26 Indien dan de voorhuid de rechten der wet bewaart, zal niet zijn voorhuid tot een besnijdenis gerekend worden?
27 En zal de voorhuid, die uit de natuur is, als zij de wet volbrengt, u niet oordelen, die door de letter en besnijdenis een overtreder der wet zijt?
28 Want die is niet een Jood, die het in het openbaar is; noch die is de besnijdenis, die het in het openbaar in het vlees is;
29 Maar die is een Jood, die het in het verborgen is, en de besnijdenis des harten, in den geest, niet in de letter, is de besnijdenis; wiens lof niet is uit de mensen, maar uit God.

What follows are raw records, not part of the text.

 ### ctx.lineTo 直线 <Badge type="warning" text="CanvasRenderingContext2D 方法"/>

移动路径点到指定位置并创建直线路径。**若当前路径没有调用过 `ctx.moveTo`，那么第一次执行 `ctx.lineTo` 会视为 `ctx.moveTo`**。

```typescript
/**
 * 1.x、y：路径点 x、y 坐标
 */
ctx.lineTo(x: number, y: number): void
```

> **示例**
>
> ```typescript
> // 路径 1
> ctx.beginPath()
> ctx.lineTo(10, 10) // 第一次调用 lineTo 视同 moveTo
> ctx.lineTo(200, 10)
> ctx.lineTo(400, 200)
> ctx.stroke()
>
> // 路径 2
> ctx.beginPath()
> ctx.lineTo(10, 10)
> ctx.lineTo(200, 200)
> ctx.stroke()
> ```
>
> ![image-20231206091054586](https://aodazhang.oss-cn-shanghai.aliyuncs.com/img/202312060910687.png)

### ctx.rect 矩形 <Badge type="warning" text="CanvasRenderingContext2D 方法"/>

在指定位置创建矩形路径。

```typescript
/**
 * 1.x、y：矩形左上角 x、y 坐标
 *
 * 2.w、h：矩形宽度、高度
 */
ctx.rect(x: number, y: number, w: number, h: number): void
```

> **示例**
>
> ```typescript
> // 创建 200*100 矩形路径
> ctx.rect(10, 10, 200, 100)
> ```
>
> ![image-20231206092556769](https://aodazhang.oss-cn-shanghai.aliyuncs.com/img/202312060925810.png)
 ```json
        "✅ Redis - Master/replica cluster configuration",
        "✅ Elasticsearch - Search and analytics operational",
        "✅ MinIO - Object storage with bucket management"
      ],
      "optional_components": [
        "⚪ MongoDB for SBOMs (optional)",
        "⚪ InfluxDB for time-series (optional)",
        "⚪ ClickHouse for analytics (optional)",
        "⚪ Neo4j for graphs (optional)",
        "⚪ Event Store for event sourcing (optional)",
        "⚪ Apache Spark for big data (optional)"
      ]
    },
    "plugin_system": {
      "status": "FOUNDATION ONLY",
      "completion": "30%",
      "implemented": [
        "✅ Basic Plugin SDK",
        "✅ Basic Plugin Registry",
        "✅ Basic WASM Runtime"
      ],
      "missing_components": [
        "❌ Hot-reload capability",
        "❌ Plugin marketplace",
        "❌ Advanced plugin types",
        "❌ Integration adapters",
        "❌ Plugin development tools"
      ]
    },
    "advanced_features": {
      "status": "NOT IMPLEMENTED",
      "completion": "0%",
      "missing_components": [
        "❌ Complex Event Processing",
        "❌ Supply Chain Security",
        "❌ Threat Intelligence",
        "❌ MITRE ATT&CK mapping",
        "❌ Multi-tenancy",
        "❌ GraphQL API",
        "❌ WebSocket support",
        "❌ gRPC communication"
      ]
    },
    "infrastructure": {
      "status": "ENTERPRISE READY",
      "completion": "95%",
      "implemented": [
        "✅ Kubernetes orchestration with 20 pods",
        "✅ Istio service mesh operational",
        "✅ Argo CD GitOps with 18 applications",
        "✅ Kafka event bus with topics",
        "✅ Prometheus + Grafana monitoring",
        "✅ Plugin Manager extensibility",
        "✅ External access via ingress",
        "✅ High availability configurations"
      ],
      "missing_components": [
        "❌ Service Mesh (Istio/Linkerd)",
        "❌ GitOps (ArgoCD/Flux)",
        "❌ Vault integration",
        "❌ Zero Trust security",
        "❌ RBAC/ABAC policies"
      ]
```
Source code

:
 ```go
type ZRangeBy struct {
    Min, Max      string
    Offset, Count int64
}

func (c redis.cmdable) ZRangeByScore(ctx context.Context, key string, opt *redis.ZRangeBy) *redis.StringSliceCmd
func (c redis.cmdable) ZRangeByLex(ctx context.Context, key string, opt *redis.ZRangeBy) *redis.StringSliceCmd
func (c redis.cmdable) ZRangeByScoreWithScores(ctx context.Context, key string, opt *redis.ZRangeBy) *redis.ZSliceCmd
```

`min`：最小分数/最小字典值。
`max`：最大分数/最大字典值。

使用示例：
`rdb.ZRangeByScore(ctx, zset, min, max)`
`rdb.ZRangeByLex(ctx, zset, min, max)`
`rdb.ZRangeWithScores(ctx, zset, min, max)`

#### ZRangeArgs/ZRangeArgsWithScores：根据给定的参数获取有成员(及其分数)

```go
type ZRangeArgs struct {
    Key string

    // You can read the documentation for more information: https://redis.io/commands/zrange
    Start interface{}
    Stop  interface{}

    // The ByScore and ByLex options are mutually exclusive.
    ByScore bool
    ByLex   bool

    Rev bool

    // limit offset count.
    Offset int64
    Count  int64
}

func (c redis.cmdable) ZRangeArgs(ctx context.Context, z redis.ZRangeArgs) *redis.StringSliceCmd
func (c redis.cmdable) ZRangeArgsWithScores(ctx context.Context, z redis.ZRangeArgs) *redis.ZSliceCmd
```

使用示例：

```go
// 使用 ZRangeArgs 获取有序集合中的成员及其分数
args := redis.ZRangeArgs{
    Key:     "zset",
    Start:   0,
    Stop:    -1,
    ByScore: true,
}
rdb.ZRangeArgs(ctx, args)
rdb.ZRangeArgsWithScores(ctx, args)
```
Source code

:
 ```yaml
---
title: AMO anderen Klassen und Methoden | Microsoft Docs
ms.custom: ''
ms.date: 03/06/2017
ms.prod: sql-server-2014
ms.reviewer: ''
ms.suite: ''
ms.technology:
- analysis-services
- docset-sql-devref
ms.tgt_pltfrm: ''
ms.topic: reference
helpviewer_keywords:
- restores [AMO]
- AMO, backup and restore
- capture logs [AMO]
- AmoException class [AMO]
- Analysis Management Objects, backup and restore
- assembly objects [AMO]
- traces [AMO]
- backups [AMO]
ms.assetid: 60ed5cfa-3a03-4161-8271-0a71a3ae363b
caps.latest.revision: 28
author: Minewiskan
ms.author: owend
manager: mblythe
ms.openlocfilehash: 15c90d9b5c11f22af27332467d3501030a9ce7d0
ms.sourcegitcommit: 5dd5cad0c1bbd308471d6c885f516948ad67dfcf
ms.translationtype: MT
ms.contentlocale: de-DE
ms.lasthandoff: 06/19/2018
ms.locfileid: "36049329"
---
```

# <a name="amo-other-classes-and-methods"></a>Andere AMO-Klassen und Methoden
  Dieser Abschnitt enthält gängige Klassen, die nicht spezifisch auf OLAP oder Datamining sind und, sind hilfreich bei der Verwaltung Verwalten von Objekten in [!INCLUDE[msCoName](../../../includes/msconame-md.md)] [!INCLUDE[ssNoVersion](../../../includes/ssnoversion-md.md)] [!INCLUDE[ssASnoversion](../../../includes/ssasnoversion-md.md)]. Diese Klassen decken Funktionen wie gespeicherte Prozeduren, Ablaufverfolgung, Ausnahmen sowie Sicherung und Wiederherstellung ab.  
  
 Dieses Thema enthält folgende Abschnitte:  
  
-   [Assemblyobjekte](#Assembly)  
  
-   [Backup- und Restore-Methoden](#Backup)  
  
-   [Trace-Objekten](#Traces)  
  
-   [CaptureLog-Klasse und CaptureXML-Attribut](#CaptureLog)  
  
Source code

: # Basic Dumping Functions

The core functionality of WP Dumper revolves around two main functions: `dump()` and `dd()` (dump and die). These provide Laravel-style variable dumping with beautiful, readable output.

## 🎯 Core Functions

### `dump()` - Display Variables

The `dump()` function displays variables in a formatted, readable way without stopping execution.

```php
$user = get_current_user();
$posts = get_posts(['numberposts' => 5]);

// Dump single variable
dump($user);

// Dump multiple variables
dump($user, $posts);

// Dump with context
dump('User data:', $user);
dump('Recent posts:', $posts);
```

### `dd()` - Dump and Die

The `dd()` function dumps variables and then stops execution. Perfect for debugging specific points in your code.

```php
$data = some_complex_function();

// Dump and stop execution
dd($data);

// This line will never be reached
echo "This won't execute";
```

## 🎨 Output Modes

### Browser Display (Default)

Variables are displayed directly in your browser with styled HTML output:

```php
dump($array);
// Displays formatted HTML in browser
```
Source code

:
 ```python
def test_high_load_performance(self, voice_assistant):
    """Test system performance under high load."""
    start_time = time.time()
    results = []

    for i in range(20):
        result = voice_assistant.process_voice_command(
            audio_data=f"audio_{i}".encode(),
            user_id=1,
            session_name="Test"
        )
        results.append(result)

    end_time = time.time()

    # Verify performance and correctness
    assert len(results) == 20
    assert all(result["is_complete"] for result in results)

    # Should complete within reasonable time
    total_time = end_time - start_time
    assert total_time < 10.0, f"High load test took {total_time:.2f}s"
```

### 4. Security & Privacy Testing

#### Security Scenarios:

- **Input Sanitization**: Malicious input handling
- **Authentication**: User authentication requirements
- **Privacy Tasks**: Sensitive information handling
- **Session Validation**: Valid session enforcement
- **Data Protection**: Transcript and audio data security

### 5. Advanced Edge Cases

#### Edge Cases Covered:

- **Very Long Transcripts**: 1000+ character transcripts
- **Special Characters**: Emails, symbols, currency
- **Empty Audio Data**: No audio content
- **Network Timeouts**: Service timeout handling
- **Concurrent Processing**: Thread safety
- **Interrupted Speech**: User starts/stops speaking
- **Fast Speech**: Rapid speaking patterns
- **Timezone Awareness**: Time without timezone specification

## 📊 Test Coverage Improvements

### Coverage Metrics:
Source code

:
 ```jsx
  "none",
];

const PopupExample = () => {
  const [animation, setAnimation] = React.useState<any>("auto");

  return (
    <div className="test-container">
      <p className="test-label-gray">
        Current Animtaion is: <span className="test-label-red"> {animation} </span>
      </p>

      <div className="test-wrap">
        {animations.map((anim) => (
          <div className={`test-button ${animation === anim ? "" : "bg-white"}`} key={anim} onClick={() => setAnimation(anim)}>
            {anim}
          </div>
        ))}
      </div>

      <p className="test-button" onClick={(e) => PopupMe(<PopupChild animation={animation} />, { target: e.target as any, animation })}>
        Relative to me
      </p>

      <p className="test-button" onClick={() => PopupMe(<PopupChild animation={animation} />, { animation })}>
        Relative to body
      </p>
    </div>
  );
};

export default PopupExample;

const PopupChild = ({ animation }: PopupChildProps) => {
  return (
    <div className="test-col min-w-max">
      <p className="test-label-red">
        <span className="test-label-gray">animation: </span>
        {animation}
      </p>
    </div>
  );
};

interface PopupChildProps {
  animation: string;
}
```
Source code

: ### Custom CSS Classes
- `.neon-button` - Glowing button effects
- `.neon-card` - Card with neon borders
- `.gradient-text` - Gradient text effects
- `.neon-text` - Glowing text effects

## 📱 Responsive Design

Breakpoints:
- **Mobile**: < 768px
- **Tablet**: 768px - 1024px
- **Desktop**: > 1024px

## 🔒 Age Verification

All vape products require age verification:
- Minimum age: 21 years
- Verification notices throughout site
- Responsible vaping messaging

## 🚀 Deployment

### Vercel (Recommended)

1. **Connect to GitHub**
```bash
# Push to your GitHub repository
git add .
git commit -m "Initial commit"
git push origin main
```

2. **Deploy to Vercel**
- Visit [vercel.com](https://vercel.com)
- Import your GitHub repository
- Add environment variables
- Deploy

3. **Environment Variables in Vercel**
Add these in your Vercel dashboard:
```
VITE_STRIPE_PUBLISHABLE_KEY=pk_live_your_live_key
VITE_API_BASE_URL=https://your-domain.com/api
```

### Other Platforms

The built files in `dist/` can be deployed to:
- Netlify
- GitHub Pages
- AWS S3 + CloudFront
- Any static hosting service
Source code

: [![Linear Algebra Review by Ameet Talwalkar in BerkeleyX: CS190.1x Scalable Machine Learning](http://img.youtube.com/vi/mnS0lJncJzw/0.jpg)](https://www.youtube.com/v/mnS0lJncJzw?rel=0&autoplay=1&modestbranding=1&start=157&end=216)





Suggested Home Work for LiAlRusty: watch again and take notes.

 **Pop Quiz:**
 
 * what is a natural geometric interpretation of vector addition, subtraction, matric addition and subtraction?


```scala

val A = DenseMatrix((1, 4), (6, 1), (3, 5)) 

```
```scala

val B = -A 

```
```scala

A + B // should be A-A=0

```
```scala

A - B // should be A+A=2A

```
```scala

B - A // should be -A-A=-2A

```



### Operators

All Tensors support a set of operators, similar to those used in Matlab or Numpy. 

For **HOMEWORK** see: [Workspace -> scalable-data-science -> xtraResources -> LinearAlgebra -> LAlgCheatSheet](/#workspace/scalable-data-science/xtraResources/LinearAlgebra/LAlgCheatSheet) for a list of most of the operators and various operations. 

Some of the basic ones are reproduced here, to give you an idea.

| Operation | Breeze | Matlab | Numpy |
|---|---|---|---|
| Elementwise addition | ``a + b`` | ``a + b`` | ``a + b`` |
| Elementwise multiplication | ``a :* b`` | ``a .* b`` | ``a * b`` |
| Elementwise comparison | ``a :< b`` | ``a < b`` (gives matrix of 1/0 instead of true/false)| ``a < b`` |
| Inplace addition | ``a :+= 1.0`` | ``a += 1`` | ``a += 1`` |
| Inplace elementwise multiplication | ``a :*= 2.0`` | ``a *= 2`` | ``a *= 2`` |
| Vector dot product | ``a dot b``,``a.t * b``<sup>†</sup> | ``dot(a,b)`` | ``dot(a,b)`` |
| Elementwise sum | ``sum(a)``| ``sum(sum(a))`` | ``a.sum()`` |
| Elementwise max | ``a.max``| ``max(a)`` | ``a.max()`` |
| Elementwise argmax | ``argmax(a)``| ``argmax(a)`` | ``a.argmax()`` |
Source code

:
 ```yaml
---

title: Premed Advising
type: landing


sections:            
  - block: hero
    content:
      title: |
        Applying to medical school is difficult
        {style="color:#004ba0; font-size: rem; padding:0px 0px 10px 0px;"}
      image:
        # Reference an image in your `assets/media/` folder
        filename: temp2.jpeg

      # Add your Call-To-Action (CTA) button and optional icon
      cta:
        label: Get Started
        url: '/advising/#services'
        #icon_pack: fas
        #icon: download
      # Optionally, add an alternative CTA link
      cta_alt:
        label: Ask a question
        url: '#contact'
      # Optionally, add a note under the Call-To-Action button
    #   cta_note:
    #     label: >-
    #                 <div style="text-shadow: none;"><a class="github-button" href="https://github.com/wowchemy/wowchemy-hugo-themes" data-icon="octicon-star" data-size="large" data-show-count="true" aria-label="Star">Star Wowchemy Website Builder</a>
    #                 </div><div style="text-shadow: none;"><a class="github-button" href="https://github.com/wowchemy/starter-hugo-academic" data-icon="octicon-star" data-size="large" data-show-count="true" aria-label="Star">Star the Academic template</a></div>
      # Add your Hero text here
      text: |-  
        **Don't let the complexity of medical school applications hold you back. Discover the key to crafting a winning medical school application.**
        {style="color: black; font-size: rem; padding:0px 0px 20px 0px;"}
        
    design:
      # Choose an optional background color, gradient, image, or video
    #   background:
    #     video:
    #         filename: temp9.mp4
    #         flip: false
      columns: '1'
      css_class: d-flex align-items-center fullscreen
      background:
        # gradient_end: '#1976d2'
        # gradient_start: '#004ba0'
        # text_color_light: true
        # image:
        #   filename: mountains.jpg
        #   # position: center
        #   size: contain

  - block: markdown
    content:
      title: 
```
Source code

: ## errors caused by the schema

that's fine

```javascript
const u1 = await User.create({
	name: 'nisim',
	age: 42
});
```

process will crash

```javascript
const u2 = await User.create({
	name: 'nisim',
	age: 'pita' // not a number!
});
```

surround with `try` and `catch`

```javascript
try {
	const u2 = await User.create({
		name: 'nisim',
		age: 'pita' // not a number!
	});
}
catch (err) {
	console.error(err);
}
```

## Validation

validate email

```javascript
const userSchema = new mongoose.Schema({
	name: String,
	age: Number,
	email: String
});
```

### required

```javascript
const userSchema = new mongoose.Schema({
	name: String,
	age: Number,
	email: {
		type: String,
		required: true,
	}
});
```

Jij moet de discussie niet vertroebelen door telkens opnieuw met bewijzen te komen die reeds eerder weerlegd zijn en waar je kennelijk geen antwoord op had. Daar bewijs je ook Afgewezen geen dienst mee. Want al is het dat wij het niet eens zijn en het waarschijnlijk ook niet zullen worden, ze is een goed debater die ten minste met terzake doende Schriftplaatsen komt, al trekt ze daar andere conclusies uit dan ik..En zij zal ook nooit met de bijbel knoeien om haar gelijk te halen zoals jij bij Openb. 20. Hier citeer ik met instemming wat ik ds.J.Koppelaar ooit hoorde zeggen: ‘Dit is een testcase voor het lezen van heel de Schrift, zeg mij hoe jij Openb.20 leest en ik zal je zeggen hoe jij de Schrift leest
Maar waar jij hier opnieuw mee komt slaat nergens op
criticus
Romeinen 2 en het eerste deel van Romeinen 3 gaat over de Joden= Israëlieten, en heeft in het geheel geen noch ook mede betrekking op niet-Joden=heidenen. Er is geen sprake van dat Paulus aldaar zegt of bedoelt te zeggen of dat zijn woorden uitgelegd zouden kunnen laat staan mogen worden in de trant van een wijzigende uitbreiding van het door hem bedoelde begrip Jood, in de zin van: Jood is ieder, Jood of niet-Jood, die in zijn of haar hart de Heere is gaan vrezen. Geen sprake van. Paulus heeft het hier -alleen -over Joden, en beperkt zich tot Joden, en zegt tot hen: de besnijdenis is niet genoeg, je bent als het ware voor God alleen een Jood zoals God die bedoelt - Jood betekent immers : hij/zij die God looft (Genesis 29 vers 35 ) - als ook je hart bekeerd is tot de Heere ( en dat uit je daden blijkt ). Geen uitbreiding van het begrip Jood tot de heidenen, laat staan een verlegging van het begrip Jood; integendeel, eigenlijk een verenging: Jood is alleen in de ogen van de Heere de -als het een man is, uiteraard besneden - Jood wiens/wier hart tot de Heere bekeerd is.
Romeinen 2 vers 29 is over-duidelijk.